La tradition judaïque est riche d’interprétations autour de la faute et la punition de Cham, dont la charge sera portée par sa descendance. Certaines interprétations du Pentateuque vont plus loin, parlant des enfants de Canaan qui naîtront « vilains et noirs ». Graves, Patai et Landais nous livrent ainsi la suivante :

« D’autres disent que Cham émascula lui-même Noé, lequel se réveillant de son sommeil d’homme ivre et réalisant ce qu’on lui avait fait s’écria :

« Désormais je ne peux plus engendrer les quatre fils dont j’aurais donné l’ordre que les enfants te servent toi et tes frères ! Il faut donc que ce soit Canaan, ton premier, qu’ils prennent pour esclave. Et comme tu m’as rendu incapable de faire de vilaines choses au plus noir de la nuit, les enfants de Canaan naîtront vilains et noirs ! De plus, puisque tu t’es contorsionné pour voir ma nudité, les cheveux de tes petits enfants s’entortilleront jusqu’à devenir crépus, et ils auront les yeux rouges ; en outre, puisque tes lèvres ont plaisanté sur mon infortune, les tiennent vont enfler ; et puisque tu as manqué d’égards pour ma nudité, ils iront tous nus et leur membre viril s’allongera ignominieusement ».

Les hommes de cette race sont appelés nègres ; leur ancêtre Canaan leur commande d’aimer la fornication, de se liguer en haine de leurs maîtres et de ne jamais dire la

vérité. »58 (Fin de citation). Guinzberg, dans Les légendes des juifs59, montre que les termes utilisés sont parfois moins directs, faisant disparaître la noirceur de la peau et ne parlant que de cheveux bouclés. Les chrétientés européennes ont suivi ce dénigrement (au sens propre de « rendre noir »). La négritude de Cham demeure donc bien constante dans l’exégèse, en dépit des incohérences et des contradictions des différentes interprétations, et survient bien d’une faute commise, d’une chute dans le péché.
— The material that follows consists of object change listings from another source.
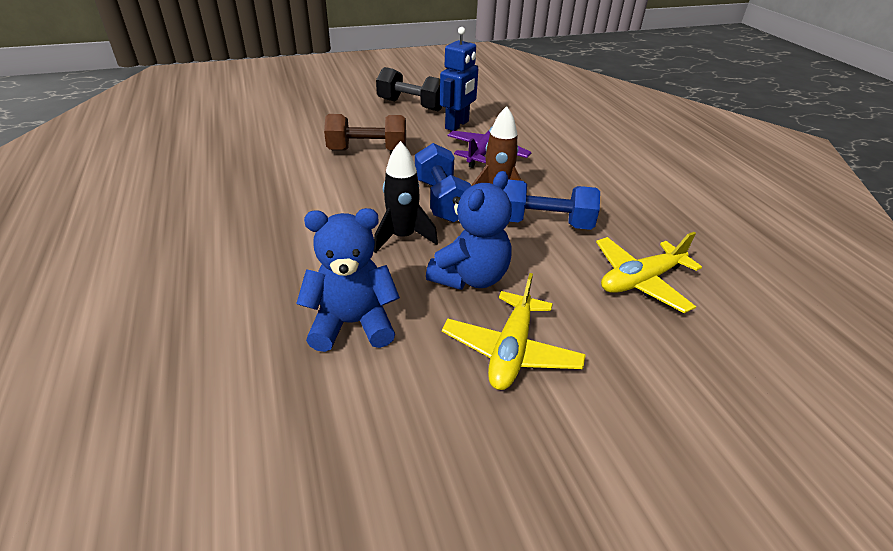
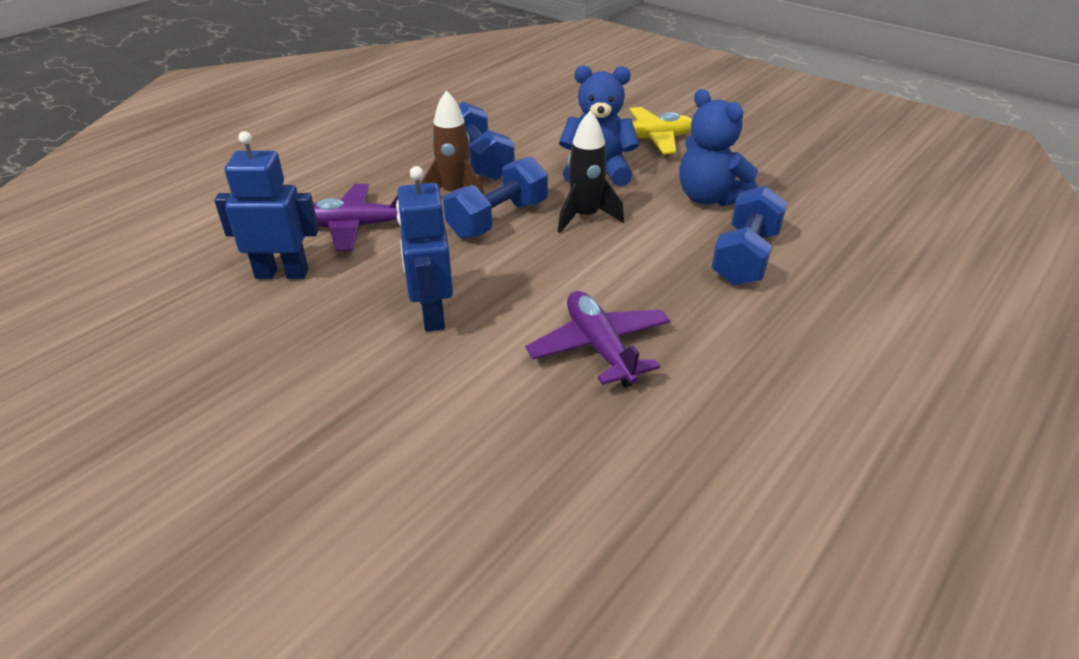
camera: 120 degrees left, 0 degrees up
brown dumbbell [324,114,406,151] -> blue robot [396,166,453,332]
black dumbbell [376,67,442,111] -> none
yellow plane [596,232,702,313] -> none
none -> purple plane [526,291,670,388]
none -> blue dumbbell [711,185,787,286]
Ces fondements négatifs du noir se retrouveront plus tard, au XVIIIe siècle, dans l’opposition entre les « illuminés » et les Lumières. Car le Siècle des Lumières est aussi un siècle d’occultisme et d’illuminés : en marge des grands philosophes rationalistes, détenteurs du Savoir et de la Raison, se trouve un grand nombre d’irrationalistes, allant « du mystique authentique, comme le théosophe Louis-Claude de Saint-Martin, aux vulgaires charlatans. »60. Sociétés secrètes et franc-maçonnerie offriront à ces différentes tendances de la pensée des illuminés un milieu fertile, donnant naissance à l’illuminisme, à l’inspiration divine en réaction au matérialisme des encyclopédistes (voir ci-après). Aujourd’hui encore, les théories du « complot Illuminati » soutiennent la survivance de la « société » des Illuminati et viennent se synthétiser avec les théories faisant de divers groupes des conspirateurs en puissance cherchant la maîtrise du monde et opérant, pour ce faire, dans le noir, cachés dans l’ombre : franc-maçons, juifs, sionistes, grandes organisations internationales, sociétés secrètes, etc.